* [QUESTIONS TO ANSWER]:
1. In the text on principal accountant fees and services, swap "KPMG" for "our auditor" in the passage starting at "Principal Accountant Fees" and ending at "Audit fees (1)".
2. Translate this sentence from the text on principal accountant fees into Spanish: "Our Audit Committee reviews each service on a case-by-case basis before approving the engagement of KPMG for all audit or permissible non-audit services."
3. Extend the text on principal accountant fees and services with new writing that follows its final sentence.

Principal Accountant Fees and Services

The following is a summary of the fees billed to us for the fiscal year ended July 31, 2008 and fees billed to or payable by us for the fiscal year ended July 31, 2009 by KPMG for professional services rendered:

Fee Category
 
Fiscal 2009 Fees
   
Fiscal 2008 Fees
 
                 
Audit fees (1)
  $ 1,068,000     $ 636,000  
Audit-related fees (2)
    63,000       30,000  
Tax fees (3)
    134,000       100,000  
All other fees (4)
    187,000       438,000  
Total Fees
  $ 1,452,000     $ 1,204,000  
                 

     
(1)  
Audit fees consists of fees for assurance and related services that are reasonably related to the performance of the audit of our annual financial statements and review of the interim financial statements included in quarterly reports or services that are normally provided in connection with statutory and regulatory filings or engagements.  Audit fees include fees related to the audit of our report on internal control over financial reporting.  Our fiscal 2009 audit fees include fees relating to the audit of the opening balance sheet of Radyne Corporation which was acquired on August 1, 2008.  Our audit fees in fiscal 2008 reflect savings resulting from our Audit Committee’s decision to seek competitive proposals from other independent registered public accounting firms and their ultimate decision to retain KPMG.

(2)  
Audit-related fees consists of fees for assurance and related services that are reasonably related to the audit of our annual financial statements that are not reported under Audit Fees, including statutory audits of certain foreign subsidiaries and the audit of our 401(k) plan.

(3)  
Tax fees consists of fees billed for professional services regarding federal, state and international tax compliance, tax advice and tax planning.

(4)  
All other fees for fiscal 2009 includes, among other items, fees for a consent relating to the May 2009 issuance of $200.0 million of our 3.0% convertible senior notes. All other fees for fiscal 2008 consist of fees for due diligence services relating to our acquisition of Radyne Corporation.

Pre-Approval Policies

Our Audit Committee reviews each service on a case-by-case basis before approving the engagement of KPMG for all audit or permissible non-audit services.

Consideration of Non-Audit Services Provided by the Independent Registered Public Accounting Firm

Our Audit Committee has concluded that the non-audit services provided by KPMG are compatible with maintaining the independent registered public accounting firm’s independence.

Our Board of Directors recommends a vote FOR the ratification of the selection of
KPMG as our independent registered public accounting firm.

* [DATASET EXCERPTS]:
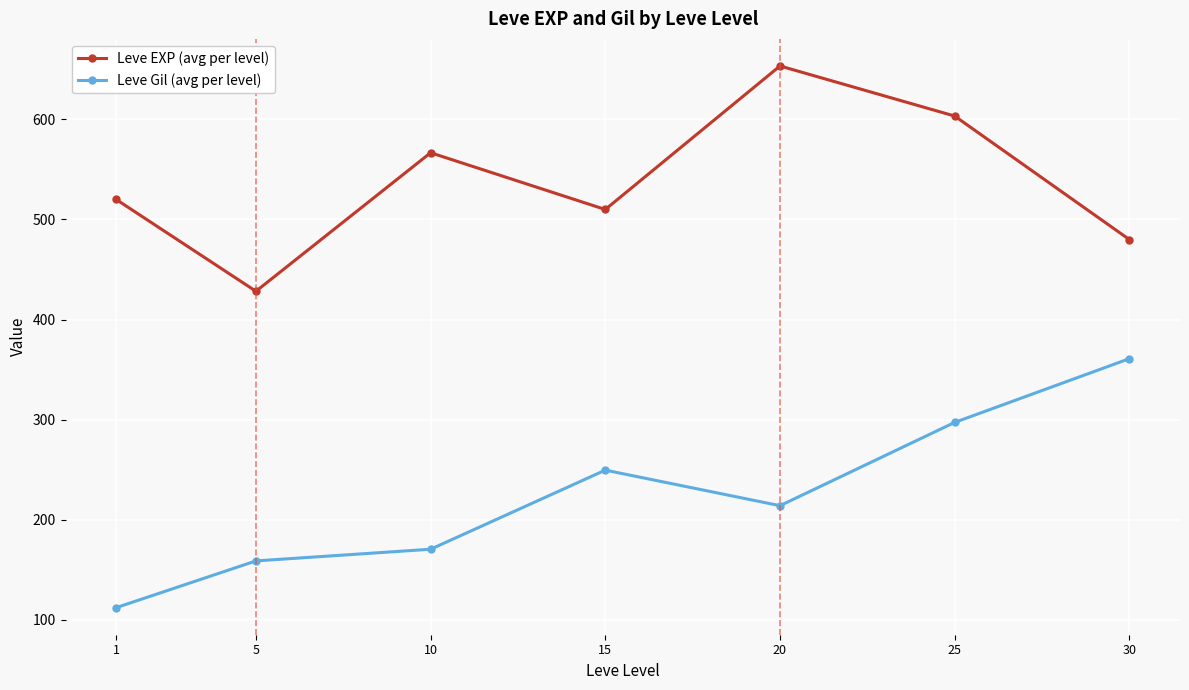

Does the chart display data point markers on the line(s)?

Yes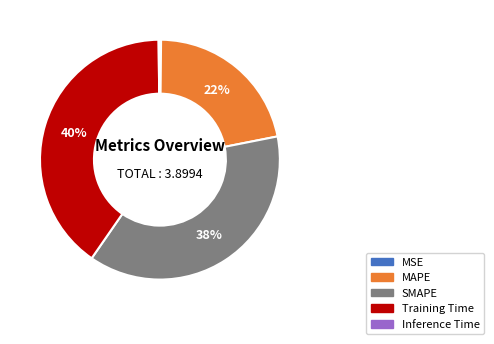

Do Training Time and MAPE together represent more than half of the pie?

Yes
...
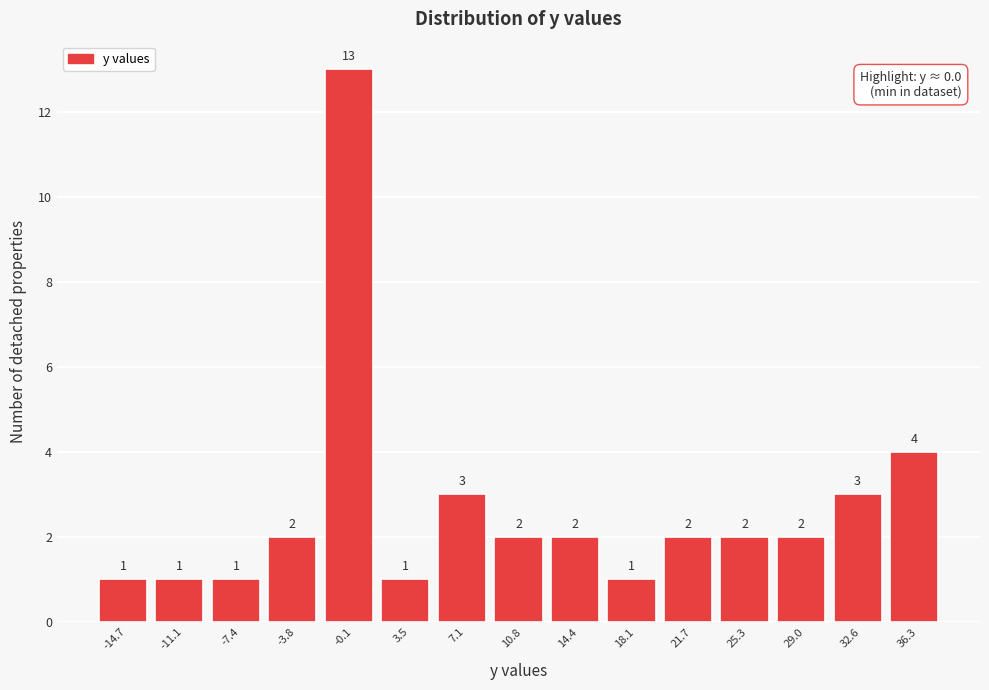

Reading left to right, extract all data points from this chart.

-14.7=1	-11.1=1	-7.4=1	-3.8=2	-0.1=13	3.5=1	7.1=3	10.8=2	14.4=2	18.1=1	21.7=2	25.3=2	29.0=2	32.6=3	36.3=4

* [RESULTS OF THE TASKS]:
1.
Principal Accountant Fees and Services

The following is a summary of the fees billed to us for the fiscal year ended July 31, 2008 and fees billed to or payable by us for the fiscal year ended July 31, 2009 by our auditor for professional services rendered:

Fee Category
 
Fiscal 2009 Fees
   
Fiscal 2008 Fees
 
                 
Audit fees (1)

2. Nuestro Comité de Auditoría revisa cada servicio caso por caso antes de aprobar la contratación de KPMG para todos los servicios de auditoría o servicios distintos de la auditoría que estén permitidos.

3.
 
44

 
PROPOSAL NO. 3 – APPROVAL OF AMENDMENTS TO OUR 2000 STOCK INCENTIVE PLAN

Proposed Plan Amendment

At the Annual Meeting, stockholders will be asked to approve an amendment to our 2000 Stock Incentive Plan (the "2000 Plan").  Our stockholders approved the 2000 Plan and amendments at our Annual Meetings in 1999, 2006 and 2007.  The Board of Directors approved the amendment of the 2000 Plan to be voted on by stockholders at the Board  of Director’s meeting on September 22, 2009 to: (i) increase the number of shares as described below and under the caption – “Description of the 2000 Plan as Proposed to be Amended – Available Shares and Per Person Limits”; (ii) change the individual participant limits for performance unit awards as described under the caption – “Description of the 2000 Plan as Proposed to be Amended – Available Shares and Individual Participant Limits”; (iii) to extend the term of the 2000 Plan as described below; and (iv) reapprove the material terms of performance criteria under the Plan.

If our stockholders approve the amendment to the 2000 Plan, the number of shares reserved under the 2000 Plan will increase by 2,375,000 shares (approximately 8.4% of the shares of our Common Stock outstanding on October 12, 2009).  These additional shares will be available for any type of equity award under the 2000 Plan.  The amendment also will extend the life of the 2000 Plan for ten years; as currently in effect, the authority to grant further awards under the 2000 Plan expired on October 19, 2009.  In addition, the amendment modifies other provisions of the 2000 Plan to make performance units a more flexible type of award that may be used under the 2000 Plan and to maximize the tax-efficiency of some types of awards under the 2000 Plan.

The 2000 Plan helps us in a number of ways:

•  
To attract, retain, motivate and reward employees and non-employee directors
•  
To strengthen the mutuality of interests between our employees and directors and our stockholders
•  
Providing a means for qualifying awards under tax provisions so that performance-based compensation will be fully tax deductible by Comtech.

The Board of Directors and the ECC intend to continue to use awards linked to common stock and cash-based incentive awards to provide incentives for the achievement of important operational and/or financial performance objectives and to promote our long-term success.  In particular, we believe that in a competitive environment for qualified executive, technical, sales, marketing and other personnel, our ability to make equity-based awards will continue to be a key factor in the recruitment and retention of such personnel.  Therefore, we view the 2000 Plan as vital to our overall compensation program.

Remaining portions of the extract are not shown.